大地開始急劇抬升,高聳入雲的蒼黑岩脊如一頭頭巨獸的背脊,橫亘在黃砂肆虐的天地間。
正西岩族陣眼,位於極為神秘的「沉岩地宮」之中。
此地的空間法則異樣混亂。蘇銘站在一處斷崖上,看著下方飛沙走石的深谷。按照舊潮圖與殘碑路圖的記載,地宮入口每逢風潮呼嘯,便會在百丈範圍內來回漂移,飄忽不定。
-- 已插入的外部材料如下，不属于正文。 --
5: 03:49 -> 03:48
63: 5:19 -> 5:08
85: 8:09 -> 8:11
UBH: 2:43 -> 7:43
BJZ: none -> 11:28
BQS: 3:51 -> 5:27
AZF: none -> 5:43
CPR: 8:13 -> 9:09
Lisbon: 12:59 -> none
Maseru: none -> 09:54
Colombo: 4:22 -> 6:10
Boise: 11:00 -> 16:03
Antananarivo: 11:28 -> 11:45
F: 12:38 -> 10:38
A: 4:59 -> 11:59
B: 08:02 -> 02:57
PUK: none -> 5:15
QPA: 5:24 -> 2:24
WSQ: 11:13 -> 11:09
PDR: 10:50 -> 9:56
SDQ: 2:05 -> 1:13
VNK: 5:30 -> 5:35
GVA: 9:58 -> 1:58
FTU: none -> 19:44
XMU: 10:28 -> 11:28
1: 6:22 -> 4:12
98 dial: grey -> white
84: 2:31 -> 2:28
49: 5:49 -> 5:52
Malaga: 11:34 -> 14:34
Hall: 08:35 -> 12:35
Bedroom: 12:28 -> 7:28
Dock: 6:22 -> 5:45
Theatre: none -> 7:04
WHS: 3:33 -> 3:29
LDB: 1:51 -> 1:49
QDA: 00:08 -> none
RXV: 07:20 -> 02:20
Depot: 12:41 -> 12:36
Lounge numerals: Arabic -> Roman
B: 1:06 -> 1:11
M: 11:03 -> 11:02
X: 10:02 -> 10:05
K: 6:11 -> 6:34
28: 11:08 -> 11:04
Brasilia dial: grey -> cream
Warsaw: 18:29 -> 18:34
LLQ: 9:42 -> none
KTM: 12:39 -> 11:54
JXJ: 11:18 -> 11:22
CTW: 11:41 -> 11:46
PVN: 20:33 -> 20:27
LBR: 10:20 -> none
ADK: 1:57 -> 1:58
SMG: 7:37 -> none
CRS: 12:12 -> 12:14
蘇銘手中拿著墨鐵回標,雙目微閉,眉心觀微術飛速運轉。
三相校驗,法則推演。
「師父,這入口並非在移動。」
片刻後,蘇銘睜開眼,語氣肯定地說道:「入口一直都在原地。只是四周的空間受到了極強的厚土法則摺疊,觀者憑肉眼所見的一切方位,皆是虛象。」
林嶼在戒中滿意地哼了一聲:「算你小子的眼界沒落下來。虛象欺眼,地脈不欺腳。你打算怎麼過?」
「不破幻象,閉目踏階。」
蘇銘坦然答道。然後他直接閉上了雙眼,將神識收斂至周身三尺。
他不看眼前的亂石與斷壁,僅憑雙腳踩在地表時傳來的微弱岩層震動,去辨別整個地宮真正的承重支點。
一步,兩步……
蘇銘在陡峭的懸崖邊漫步,姿態閒適得如同在自家後院散步。
然而每一步落下,看似踩在虛空中,腳下卻必然有一塊隱沒的空間支點悄然承接。
行至第七步!
在影驚奇的注視下,蘇銘的身形沒有撞上前方的堅硬花崗岩壁,而是如同穿過了一層透明的水膜,徑直從堅硬無比的巨岩中穿透了過去!